Notice YourOAuthProvider above, thats the important part. This is your custom provider that will validate your username/password against what ever credential storage you have. In your case aspnet_membership table. This validation is done below in method RequestHasValidCredentials:

public class YourOAuthProvider : OAuthAuthorizationServerProvider
{
    public string apikey = string.Empty;

    public override async Task ValidateClientAuthentication(OAuthValidateClientAuthenticationContext context)
    {
        context.Validated();
    }

    public override async Task GrantResourceOwnerCredentials(OAuthGrantResourceOwnerCredentialsContext context)
    {

        if (RequestHasValidCredentials(context.UserName, context.Password))
        {
            var id = new ClaimsIdentity(context.Options.AuthenticationType);
            id.AddClaim(new Claim("username", context.UserName));

            context.Validated(id);
        }
        else
        {
            context.SetError("invalid_grant", "The user name or password is incorrect.");
            return;
        }            
    }
}

the response your user will get to the above will be a token, which will include the username, or any other information you added into the context in above method:

id.AddClaim(new Claim("username", context.UserName));

the reponse from the above token api call will be something like this:

{
    "access_token": "9TIpW2m2rUbB_Bmb7kKAQ9GH4hgfnKF8g3fL0tAre2gcFjI45fajmG6qdOJe-A",
    "token_type": "bearer",
    "expires_in": 1209599
}

your user will then have to pass this token as Http Authorization header for all the API calls. They need to pass this in using Bearer scheme, e.g.:

Bearer 9TIpW2m2rUbB_Bmb7kKAQ9GH4hgfnKF8g3fL0tAre2gcFjI45fajmG6qdOJe-A

as this token contains username, you will be able to know who the user is. Last thing is now to read this token and retrieve the username. For that you need to create a custom Authorize attribute, and decorate your controller or methods with that.

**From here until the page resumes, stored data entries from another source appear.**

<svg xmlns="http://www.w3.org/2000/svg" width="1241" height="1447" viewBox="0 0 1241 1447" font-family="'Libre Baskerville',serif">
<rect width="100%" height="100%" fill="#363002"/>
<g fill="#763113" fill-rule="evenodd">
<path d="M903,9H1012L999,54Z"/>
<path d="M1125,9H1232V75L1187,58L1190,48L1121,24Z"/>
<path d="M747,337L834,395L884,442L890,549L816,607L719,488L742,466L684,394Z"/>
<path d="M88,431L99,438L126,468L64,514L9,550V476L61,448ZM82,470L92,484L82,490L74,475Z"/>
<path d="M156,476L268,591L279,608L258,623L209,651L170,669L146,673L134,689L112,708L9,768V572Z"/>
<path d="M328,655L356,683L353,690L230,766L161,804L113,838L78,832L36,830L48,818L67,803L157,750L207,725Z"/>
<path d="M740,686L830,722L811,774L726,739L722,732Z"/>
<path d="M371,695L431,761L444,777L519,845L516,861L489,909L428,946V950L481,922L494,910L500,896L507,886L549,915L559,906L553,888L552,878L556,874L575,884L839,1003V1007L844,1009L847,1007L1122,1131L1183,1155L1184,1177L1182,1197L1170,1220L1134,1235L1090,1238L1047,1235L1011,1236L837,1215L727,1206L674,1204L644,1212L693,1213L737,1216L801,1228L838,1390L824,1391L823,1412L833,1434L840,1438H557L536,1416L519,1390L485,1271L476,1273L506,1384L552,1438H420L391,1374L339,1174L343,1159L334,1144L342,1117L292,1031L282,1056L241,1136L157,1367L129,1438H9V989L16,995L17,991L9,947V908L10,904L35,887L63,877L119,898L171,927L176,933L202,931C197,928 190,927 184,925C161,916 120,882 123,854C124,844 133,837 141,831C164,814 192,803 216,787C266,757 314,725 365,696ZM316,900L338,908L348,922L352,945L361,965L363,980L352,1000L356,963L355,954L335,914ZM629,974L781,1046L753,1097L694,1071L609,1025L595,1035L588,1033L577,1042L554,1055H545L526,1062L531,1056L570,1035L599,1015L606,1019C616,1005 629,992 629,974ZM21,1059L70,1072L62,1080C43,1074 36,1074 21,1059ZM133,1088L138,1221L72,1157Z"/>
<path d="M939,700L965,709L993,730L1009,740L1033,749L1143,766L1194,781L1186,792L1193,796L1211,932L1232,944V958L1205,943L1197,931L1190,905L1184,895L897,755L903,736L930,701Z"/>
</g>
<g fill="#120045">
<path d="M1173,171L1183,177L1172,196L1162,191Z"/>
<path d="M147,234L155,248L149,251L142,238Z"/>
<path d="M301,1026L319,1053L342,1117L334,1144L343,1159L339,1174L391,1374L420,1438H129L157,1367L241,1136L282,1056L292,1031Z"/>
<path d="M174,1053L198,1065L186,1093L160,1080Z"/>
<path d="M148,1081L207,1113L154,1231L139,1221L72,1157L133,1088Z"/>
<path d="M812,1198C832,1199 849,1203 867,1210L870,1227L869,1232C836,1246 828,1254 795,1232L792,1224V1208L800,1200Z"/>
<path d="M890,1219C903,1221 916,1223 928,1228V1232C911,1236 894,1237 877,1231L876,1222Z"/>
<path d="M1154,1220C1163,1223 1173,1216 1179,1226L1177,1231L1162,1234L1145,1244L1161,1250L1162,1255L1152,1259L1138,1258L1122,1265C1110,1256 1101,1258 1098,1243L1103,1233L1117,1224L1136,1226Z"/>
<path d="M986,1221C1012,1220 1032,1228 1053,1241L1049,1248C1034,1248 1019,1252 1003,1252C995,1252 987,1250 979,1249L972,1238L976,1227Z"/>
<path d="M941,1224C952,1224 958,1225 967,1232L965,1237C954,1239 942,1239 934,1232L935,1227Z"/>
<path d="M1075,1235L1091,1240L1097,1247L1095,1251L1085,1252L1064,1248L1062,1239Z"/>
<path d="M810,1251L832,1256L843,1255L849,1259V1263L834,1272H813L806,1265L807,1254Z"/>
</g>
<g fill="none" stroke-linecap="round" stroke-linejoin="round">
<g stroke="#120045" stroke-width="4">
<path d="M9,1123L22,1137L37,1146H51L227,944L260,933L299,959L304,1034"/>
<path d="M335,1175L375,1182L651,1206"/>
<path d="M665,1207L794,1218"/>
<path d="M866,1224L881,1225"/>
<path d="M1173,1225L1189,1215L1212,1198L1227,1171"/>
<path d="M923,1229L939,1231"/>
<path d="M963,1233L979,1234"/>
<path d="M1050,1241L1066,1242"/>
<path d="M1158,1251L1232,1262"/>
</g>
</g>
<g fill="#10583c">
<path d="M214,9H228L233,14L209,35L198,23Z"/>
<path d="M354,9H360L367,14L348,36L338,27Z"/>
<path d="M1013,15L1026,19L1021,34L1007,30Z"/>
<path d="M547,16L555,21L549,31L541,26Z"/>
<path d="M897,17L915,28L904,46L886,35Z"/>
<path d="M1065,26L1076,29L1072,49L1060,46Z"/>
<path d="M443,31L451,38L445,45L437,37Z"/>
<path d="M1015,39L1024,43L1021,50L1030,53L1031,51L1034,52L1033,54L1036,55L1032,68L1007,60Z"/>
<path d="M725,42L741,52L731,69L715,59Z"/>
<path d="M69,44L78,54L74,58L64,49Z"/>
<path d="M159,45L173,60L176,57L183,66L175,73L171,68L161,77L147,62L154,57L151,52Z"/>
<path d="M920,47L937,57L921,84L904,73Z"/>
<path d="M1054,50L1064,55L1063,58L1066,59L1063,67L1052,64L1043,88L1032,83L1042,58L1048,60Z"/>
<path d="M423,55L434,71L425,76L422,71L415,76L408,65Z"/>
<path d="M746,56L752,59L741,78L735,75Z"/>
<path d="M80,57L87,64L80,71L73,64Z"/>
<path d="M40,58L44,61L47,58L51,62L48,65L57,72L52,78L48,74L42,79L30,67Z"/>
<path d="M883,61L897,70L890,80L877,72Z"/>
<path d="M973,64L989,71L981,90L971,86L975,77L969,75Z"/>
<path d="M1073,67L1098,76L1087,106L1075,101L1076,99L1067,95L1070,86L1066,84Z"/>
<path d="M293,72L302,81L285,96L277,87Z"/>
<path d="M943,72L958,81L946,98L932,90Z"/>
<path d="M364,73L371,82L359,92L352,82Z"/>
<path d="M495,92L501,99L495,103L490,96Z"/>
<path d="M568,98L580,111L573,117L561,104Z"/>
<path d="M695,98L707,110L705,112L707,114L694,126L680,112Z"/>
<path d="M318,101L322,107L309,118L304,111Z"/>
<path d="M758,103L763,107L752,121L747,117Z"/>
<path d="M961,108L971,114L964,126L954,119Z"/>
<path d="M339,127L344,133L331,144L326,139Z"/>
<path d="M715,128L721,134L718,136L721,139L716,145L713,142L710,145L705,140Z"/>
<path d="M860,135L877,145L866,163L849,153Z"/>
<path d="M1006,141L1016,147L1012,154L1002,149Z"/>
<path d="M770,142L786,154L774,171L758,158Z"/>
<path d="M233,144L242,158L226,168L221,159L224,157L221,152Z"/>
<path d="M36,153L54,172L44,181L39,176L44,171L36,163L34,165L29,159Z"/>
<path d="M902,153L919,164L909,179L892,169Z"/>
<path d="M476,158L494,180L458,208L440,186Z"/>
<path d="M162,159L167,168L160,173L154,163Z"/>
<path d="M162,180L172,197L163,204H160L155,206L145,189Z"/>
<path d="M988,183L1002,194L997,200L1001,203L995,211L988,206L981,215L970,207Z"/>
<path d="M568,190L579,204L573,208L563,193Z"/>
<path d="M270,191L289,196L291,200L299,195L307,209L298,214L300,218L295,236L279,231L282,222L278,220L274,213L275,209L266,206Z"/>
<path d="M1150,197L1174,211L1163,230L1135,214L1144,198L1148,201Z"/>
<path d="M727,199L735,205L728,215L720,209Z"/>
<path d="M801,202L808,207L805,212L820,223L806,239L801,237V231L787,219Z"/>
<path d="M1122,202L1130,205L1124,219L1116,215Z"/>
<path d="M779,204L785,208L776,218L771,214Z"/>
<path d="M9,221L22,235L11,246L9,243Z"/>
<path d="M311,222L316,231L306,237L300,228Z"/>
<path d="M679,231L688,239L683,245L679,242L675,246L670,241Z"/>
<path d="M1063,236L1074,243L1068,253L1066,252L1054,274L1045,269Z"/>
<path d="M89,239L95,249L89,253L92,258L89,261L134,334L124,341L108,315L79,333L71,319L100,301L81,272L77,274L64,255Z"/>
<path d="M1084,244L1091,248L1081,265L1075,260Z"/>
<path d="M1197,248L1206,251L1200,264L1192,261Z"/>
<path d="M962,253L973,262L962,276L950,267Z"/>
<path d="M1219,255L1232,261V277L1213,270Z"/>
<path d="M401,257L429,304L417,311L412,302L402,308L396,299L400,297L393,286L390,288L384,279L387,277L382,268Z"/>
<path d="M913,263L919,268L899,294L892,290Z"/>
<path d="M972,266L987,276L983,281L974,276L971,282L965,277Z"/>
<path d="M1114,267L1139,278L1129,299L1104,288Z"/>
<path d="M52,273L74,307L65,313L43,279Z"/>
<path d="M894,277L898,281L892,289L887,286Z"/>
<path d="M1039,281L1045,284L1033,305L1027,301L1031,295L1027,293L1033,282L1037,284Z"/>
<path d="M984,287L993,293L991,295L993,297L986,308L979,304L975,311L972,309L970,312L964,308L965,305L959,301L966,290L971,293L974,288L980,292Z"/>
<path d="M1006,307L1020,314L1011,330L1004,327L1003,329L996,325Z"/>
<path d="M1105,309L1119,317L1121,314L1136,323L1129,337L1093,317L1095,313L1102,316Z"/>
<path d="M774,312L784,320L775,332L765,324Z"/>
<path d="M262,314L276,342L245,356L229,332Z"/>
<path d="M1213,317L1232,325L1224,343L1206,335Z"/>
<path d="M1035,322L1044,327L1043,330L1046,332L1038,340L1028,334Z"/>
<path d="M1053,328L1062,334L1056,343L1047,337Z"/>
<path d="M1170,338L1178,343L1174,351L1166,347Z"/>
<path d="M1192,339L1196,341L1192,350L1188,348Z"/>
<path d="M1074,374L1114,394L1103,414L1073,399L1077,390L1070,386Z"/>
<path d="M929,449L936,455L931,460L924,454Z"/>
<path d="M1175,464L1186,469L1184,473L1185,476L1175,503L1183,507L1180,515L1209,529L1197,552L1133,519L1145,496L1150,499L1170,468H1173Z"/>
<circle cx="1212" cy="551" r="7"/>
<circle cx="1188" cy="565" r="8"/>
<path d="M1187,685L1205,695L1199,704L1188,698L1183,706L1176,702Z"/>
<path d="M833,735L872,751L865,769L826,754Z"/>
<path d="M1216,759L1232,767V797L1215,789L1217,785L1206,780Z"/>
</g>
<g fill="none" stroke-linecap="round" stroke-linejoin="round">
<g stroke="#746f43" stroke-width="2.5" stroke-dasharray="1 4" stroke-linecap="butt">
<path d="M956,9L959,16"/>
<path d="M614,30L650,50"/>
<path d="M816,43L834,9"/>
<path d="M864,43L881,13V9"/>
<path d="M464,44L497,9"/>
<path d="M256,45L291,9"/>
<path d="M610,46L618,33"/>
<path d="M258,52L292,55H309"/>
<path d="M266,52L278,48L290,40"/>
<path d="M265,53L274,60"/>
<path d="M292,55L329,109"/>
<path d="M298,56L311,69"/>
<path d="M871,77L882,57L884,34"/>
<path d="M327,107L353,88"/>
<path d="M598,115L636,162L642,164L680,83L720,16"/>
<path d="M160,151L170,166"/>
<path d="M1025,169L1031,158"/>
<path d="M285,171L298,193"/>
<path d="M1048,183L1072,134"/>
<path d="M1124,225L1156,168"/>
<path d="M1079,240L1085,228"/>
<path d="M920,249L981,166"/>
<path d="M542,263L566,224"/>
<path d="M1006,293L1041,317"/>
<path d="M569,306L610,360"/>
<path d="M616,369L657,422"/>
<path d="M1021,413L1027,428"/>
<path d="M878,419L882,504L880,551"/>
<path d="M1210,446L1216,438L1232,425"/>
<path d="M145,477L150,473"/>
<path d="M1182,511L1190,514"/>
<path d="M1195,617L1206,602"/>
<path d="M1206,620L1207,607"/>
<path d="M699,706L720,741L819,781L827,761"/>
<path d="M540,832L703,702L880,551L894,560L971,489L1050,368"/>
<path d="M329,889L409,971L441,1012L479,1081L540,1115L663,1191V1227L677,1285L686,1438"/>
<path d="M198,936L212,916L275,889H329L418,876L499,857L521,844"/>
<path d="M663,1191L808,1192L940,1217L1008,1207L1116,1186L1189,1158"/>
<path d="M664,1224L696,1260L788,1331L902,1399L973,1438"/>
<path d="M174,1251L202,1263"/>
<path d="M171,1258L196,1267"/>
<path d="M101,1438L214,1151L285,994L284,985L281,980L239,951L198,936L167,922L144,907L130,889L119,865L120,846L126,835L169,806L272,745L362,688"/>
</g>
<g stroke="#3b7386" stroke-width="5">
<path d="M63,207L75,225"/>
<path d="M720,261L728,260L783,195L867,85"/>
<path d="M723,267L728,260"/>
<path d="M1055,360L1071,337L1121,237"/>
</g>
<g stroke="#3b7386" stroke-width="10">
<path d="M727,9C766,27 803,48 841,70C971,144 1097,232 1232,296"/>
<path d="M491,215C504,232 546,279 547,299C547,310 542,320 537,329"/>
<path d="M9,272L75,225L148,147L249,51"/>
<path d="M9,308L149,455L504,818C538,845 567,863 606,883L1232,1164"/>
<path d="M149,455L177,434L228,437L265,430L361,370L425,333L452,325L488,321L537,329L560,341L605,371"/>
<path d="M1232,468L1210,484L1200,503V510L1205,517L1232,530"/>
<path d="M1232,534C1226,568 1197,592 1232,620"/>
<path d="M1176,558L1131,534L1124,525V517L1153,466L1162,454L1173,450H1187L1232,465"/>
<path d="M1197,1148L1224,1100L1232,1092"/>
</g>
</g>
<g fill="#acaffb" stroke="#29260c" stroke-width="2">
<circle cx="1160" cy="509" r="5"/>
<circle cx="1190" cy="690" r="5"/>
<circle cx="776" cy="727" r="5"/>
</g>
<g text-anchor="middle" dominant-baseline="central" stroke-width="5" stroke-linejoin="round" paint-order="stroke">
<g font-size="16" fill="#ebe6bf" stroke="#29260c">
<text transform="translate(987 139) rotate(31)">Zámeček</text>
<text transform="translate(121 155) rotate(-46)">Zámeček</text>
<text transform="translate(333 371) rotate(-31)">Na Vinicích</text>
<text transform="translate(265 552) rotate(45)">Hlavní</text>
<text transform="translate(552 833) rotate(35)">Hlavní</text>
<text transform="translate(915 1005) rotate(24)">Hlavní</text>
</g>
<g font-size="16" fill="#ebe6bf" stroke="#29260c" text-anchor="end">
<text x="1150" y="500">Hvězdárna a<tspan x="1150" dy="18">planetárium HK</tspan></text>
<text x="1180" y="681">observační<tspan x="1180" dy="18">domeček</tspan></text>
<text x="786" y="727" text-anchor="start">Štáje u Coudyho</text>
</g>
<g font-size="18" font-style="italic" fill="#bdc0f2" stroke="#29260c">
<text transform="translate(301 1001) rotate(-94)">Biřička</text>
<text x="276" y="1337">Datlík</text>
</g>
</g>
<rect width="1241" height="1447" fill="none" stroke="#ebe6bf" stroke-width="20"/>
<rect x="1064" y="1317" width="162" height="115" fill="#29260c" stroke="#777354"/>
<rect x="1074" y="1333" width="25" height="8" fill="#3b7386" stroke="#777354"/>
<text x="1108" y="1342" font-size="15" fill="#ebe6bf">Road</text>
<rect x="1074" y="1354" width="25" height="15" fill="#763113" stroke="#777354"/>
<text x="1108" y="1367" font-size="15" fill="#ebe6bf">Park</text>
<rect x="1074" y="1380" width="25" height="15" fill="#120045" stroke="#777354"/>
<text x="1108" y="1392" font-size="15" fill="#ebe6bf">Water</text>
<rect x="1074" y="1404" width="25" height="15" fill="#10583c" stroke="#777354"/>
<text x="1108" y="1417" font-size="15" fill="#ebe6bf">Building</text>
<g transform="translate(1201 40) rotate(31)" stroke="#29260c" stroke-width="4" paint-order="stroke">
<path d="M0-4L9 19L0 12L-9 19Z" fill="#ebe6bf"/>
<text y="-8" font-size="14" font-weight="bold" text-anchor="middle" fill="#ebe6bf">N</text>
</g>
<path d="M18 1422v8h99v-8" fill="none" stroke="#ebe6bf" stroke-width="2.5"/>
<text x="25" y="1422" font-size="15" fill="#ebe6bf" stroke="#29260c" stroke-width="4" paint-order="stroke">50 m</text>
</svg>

public class YourAuthorizeAttribute : AuthorizationFilterAttribute
{
    public override void OnAuthorization(HttpActionContext actionContext)
    {
        var ticket = Startup.OAuthOptions.AccessTokenFormat.Unprotect(actionContext.Request.Headers.Authorization.Parameter);

        string username = claims.Where(x => x.Type == "username").FirstOrDefault();

        base.OnAuthorization(actionContext);
    }
}

all other custom authorization logic can be added in here, once you have the username.

You can pass in other custom information at the time of generating token, and read it in here. (in case you need that for any other special authorization logic.)

Its lengthy approach, but will work will any credentials storage.